Le bilan peut donc déjà sembler inquiétant. Quatre jours d’audience, quatre défections. Mais Luc Hennart, porte-parole de la cour d’appel, se veut, comme à son habitude, rassurant et optimiste : "Au début d’un procès d’assises, il y a toujours des défections, mais une fois qu’on sera rentré dans le fond, les jurés se sentiront investis et ils feront tout pour être présents à chaque audience".

Cet enjeu est d’une importance capitale pour mener à bien ce procès. Lors de la délibération, il faudra absolument compter 12 jurés effectifs. Si le compte n’y est pas, le procès devra s’arrêter et il faudra tout recommencer depuis le début.

Par ailleurs, un autre élément a été rapporté par la présidente de la cour d’assises. Seuls les jurés effectifs vont être briefés par les unités spéciales de la police fédérale (DSU). Ils recevront des informations sur la manière de réagir en cas de risque élevé de survenance d’un attentat. Pour l’avocat de la défense, Vincent Lurquin, il s’agit d’une aberration de ne pas inclure dans ce briefing les jurés suppléants. La présidente le concède, explique avoir tenté de négocier, mais sans obtenir gain de cause.

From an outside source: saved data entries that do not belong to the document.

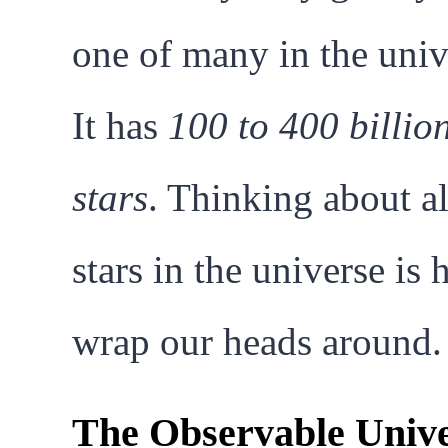
one of many in the univ
It has
100 to 400 billio
stars
. Thinking about al
stars in the universe is 
wrap our heads around.
The Observable Unive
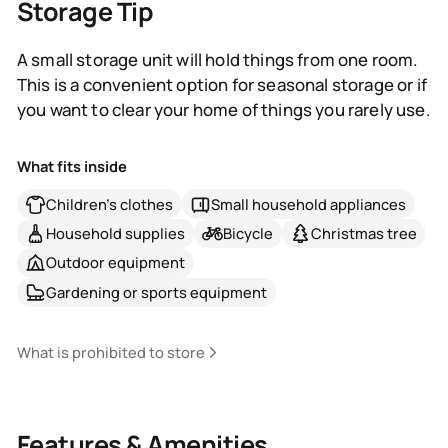
Storage Tip
A small storage unit will hold things from one room.
This is a convenient option for seasonal storage or if
you want to clear your home of things you rarely use.
What fits inside
Children's clothes
Small household appliances
Household supplies
Bicycle
Christmas tree
Outdoor equipment
Gardening or sports equipment
What is prohibited to store
Features & Amenities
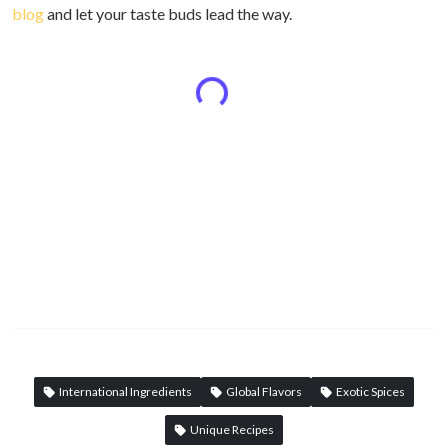
blog
and let your taste buds lead the way.
International Ingredients
Global Flavors
Exotic Spices
Unique Recipes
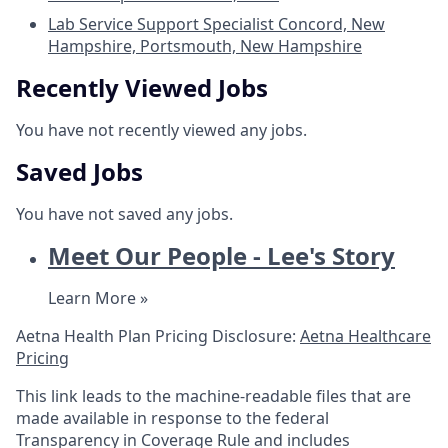
Lab Service Support Specialist
Concord, New
Hampshire, Portsmouth, New Hampshire
Recently Viewed Jobs
You have not recently viewed any jobs.
Saved Jobs
You have not saved any jobs.
Meet Our People - Lee's Story
Learn More »
Aetna Health Plan Pricing Disclosure:
Aetna Healthcare
Pricing
This link leads to the machine-readable files that are
made available in response to the federal
Transparency in Coverage Rule and includes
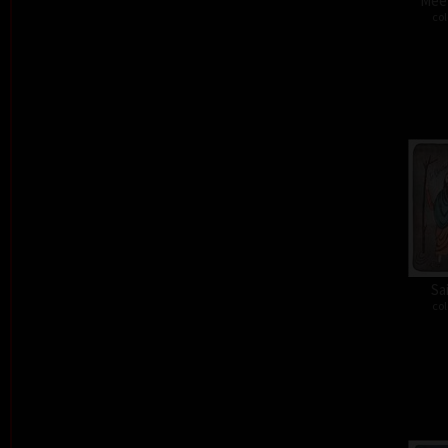
Meet
col
Sa
col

5. Le rôle des interprètes

Un autre problème a été soulevé par les interprètes de ce procès. Ceux-ci sont nombreux à traduire l’ensemble des débats en néerlandais, anglais, arabe et même finnois.

Leur rôle est indispensable et, pourtant, tout n’aurait pas été prévu pour leur permettre de travailler dans de bonnes conditions. Ils n’auraient pas accès à un local de repos. N’auraient pas reçu l’acte d’accusation dans un format lisible. Les heures prestées seraient calculées à la minute près, pauses déduites. Un interprète a également dû travailler seul alors que la norme prévoit que les interprètes puissent se relayer.

La présidente a pris bonne notes de ces doléances. Elle a toutefois évoqué la difficulté de trouver des interprètes dans certaines langues comme le finnois.